The script takes various command-line arguments to control its behavior:
Usage: flyest_pipeline.sh [options]
Options:
-i, --input File containing long-read fastq reads [Can be gzipped] -- REQUIRED.
-1, --pe1 Paired-end forward short-reads -- REQUIRED.
-2, --pe2 Paired-end reverse short-reads -- REQUIRED.
--nano-corr Long-read input quality [Default=--nano-hq for ONT high-quality reads; Only use --nano-corr for pre Guppy-v5.x basecalled reads].
-n, --min Minimum coverage depth per sequence as a fraction of the overall draft assembly mean coverage depth [Default=0.2; i.e. 20%]. Use a value of '0.001' for no minimum coverage depth.

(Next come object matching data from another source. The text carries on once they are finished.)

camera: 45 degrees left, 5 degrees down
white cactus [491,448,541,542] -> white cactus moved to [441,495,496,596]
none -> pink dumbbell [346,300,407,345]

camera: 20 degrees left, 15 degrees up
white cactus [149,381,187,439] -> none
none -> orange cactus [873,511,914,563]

-l, --len Minimum contig length per sequence [Default=1000].
--meta Meta option for Flye [Default is not set] - Good for uneven/low coverage assemblies.

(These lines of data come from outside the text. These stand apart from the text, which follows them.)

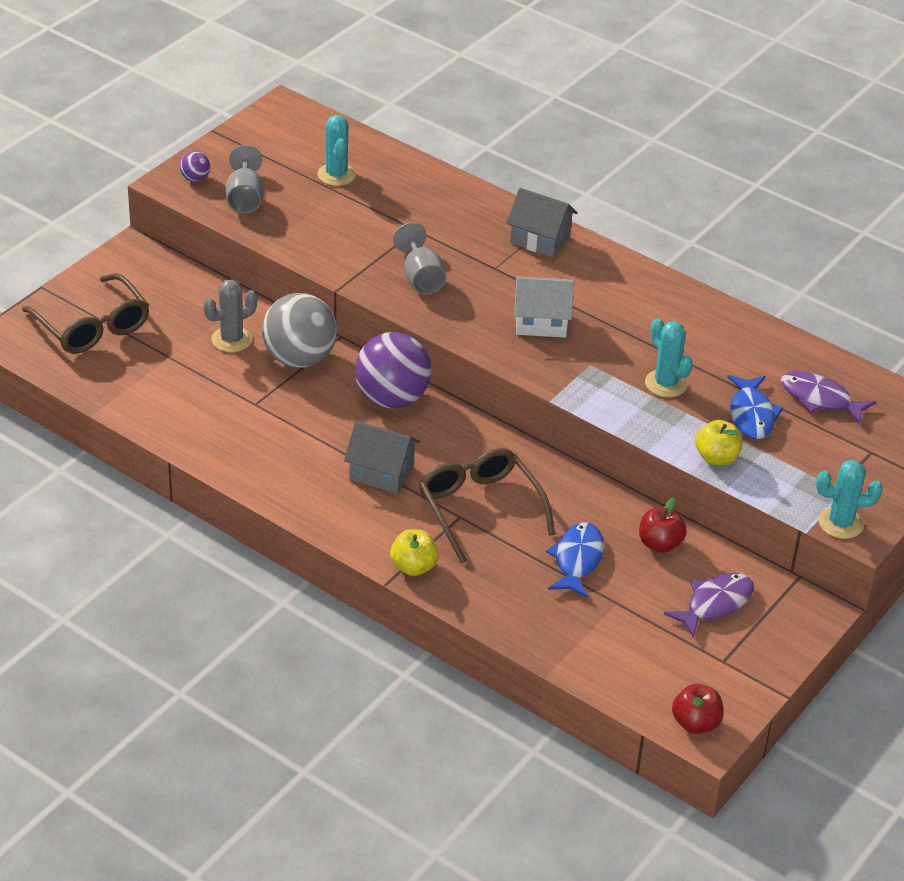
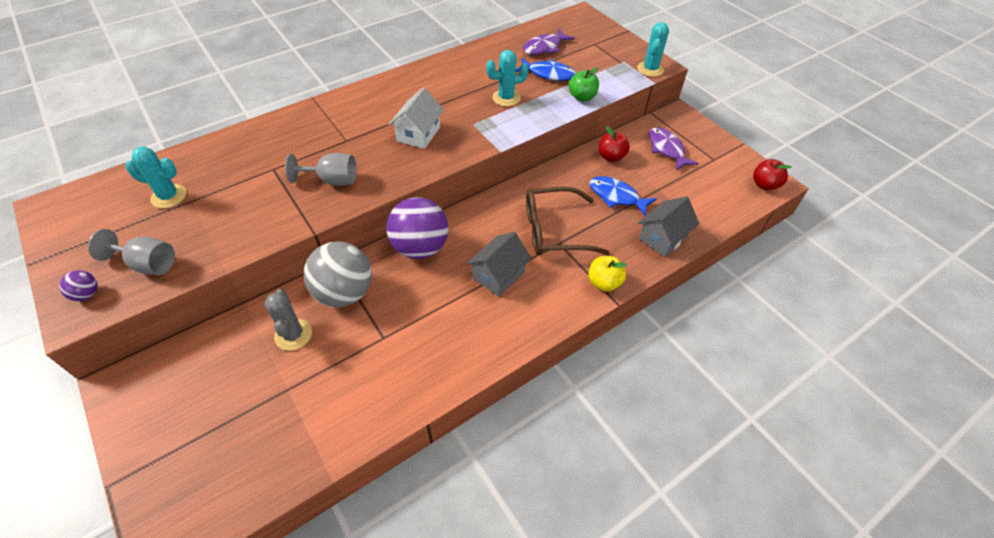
camera: 70 degrees left, 10 degrees up
brown glasses [22,273,149,354] -> none
grey house [506,188,578,258] -> grey house moved to [638,196,699,257]
yellow apple [695,420,742,465] -> green apple [569,67,599,101]

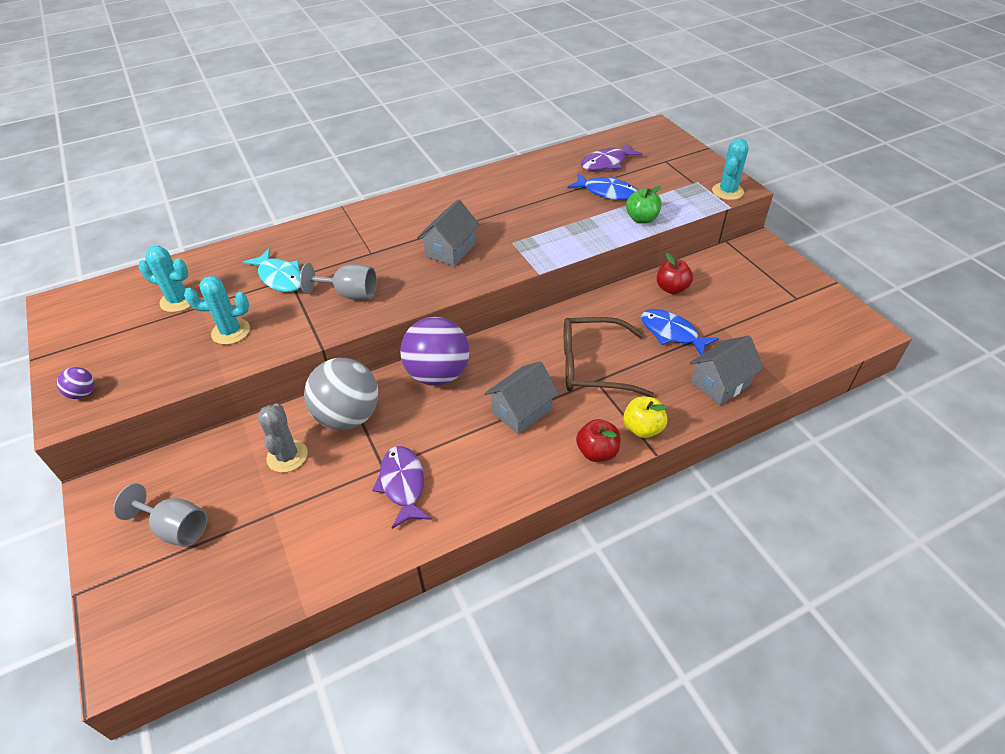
camera: 10 degrees right, 5 degrees down
grey goblet [88,229,175,275] -> grey goblet moved to [113,483,207,547]
white house [389,88,444,149] -> grey house [417,199,480,266]
turquoise cactus [486,50,529,106] -> turquoise cactus moved to [184,276,250,345]
purple fish [649,127,699,171] -> purple fish moved to [372,446,431,529]
red apple [753,159,792,190] -> red apple moved to [576,419,621,462]
none -> turquoise fish [243,248,301,292]

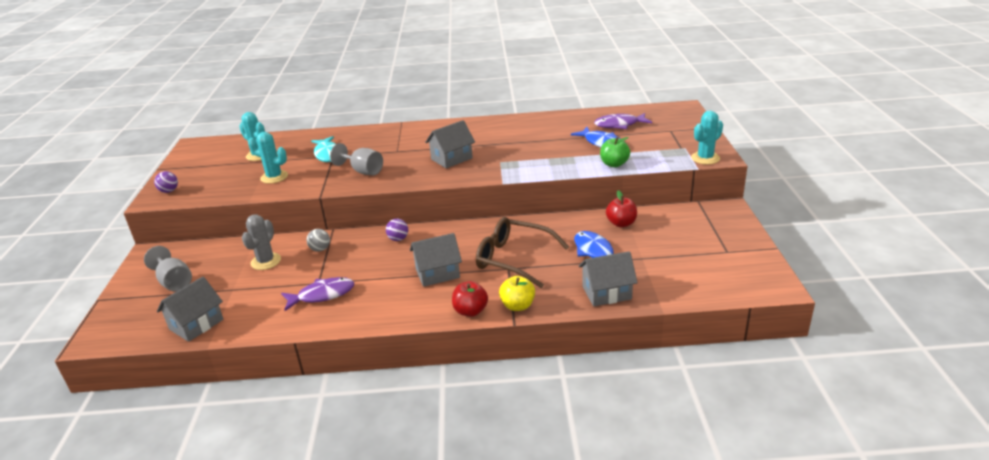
camera: 25 degrees right, 15 degrees down
grey ball [304,358,378,430] -> grey ball [306,229,330,252], size x0.43
purple fish [372,446,431,529] -> purple fish turned 60 degrees clockwise [281,277,354,311]
purple ball [400,317,469,386] -> purple ball [386,219,408,241], size x0.43
none -> grey house [157,276,223,342]

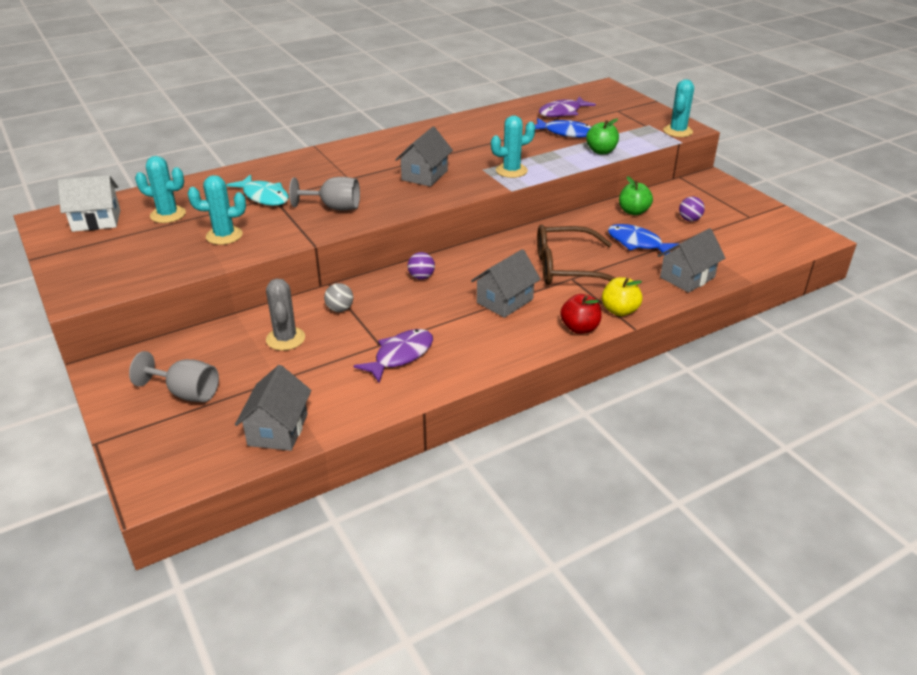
camera: 30 degrees left, 5 degrees up
purple ball [154,171,178,193] -> purple ball moved to [679,197,705,221]
red apple [606,190,637,227] -> green apple [619,176,653,215]
none -> white house [58,175,120,232]
none -> turquoise cactus [491,115,535,178]

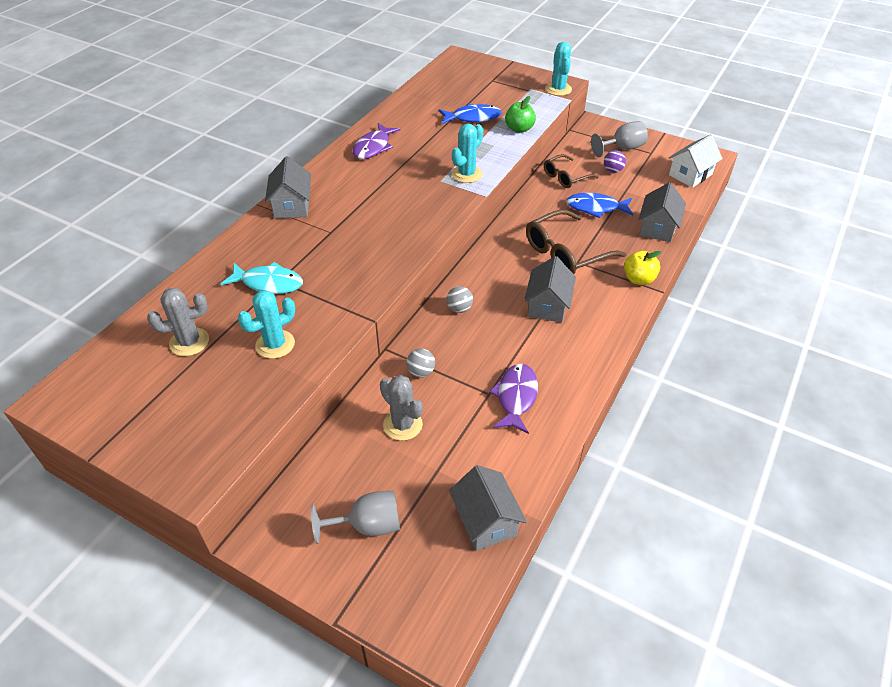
camera: 30 degrees left, 10 degrees up
white house [58,175,120,232] -> white house moved to [669,134,723,188]
turquoise cactus [135,156,186,223] -> grey cactus [147,288,209,356]
grey goblet [289,177,360,210] -> grey goblet moved to [591,121,648,157]
grey house [395,127,453,187] -> grey house moved to [265,156,311,219]
purple ball [407,252,435,280] -> grey ball [446,286,473,313]
purple fish [539,96,596,117] -> purple fish moved to [353,123,401,159]
red apple [560,294,602,334] -> none
green apple [619,176,653,215] -> brown glasses [544,154,599,188]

-m, --mod Medaka model [Default=r1041_e82_400bps_sup_v4.2.0].
--nid Nucmer min_id parameter for removing highly similar contigs based on percent minimum nucleotide identity shared [Default = 95].
--nlen Nucmer min_length parameter for removing highly similar contigs based on percent minimum contig length shared [Default = 90].
--no-qc Disable quick QC script [Default is on].
-o, --outdir Output directory -- REQUIRED.
-t, --threads Number of threads to use [Default=1].
-s, --sample Sample prefix [DEFAULT=SAMPLE].
-h, --help Show this help text.
The only difference for Flyer is that paired-end short-read inputs are not an option:
Usage: flyest_pipeline.sh [options]
Options:
-i, --input File containing long-read fastq reads [Can be gzipped] -- REQUIRED.
--nano-corr Long-read input quality [Default=--nano-hq for ONT high-quality reads; Only use --nano-corr for pre Guppy-v5.x basecalled reads].
-n, --min Minimum coverage depth per sequence as a fraction of the overall draft assembly mean coverage depth [Default=0.2; i.e. 20%]. Use a value of '0.001' for no minimum coverage depth.
-l, --len Minimum contig length per sequence [Default=1000].
--meta Meta option for Flye [Default is not set] - Good for uneven/low coverage assemblies.
-m, --mod Medaka model [Default=r1041_e82_400bps_sup_v4.2.0].
--nid Nucmer min_id parameter for removing highly similar contigs based on percent minimum nucleotide identity shared [Default = 95].
--nlen Nucmer min_length parameter for removing highly similar contigs based on percent minimum contig length shared [Default = 90].
--no-qc Disable quick QC script [Default is on].
-o, --outdir Output directory -- REQUIRED.
-t, --threads Number of threads to use [Default=1].
-s, --sample Sample prefix [DEFAULT=SAMPLE].
-h, --help Show this help text.
flyest_pipeline.sh -i long_reads.fastq.gz -1 pe_forward.fastq.gz -2 pe_reverse.fastq.gz -o output_dir --meta -t 16 -s SAMPLE_NAME
The script assumes that necessary software and reference files are available or configured in the system, including a Medaka model and necessary genome assembly files.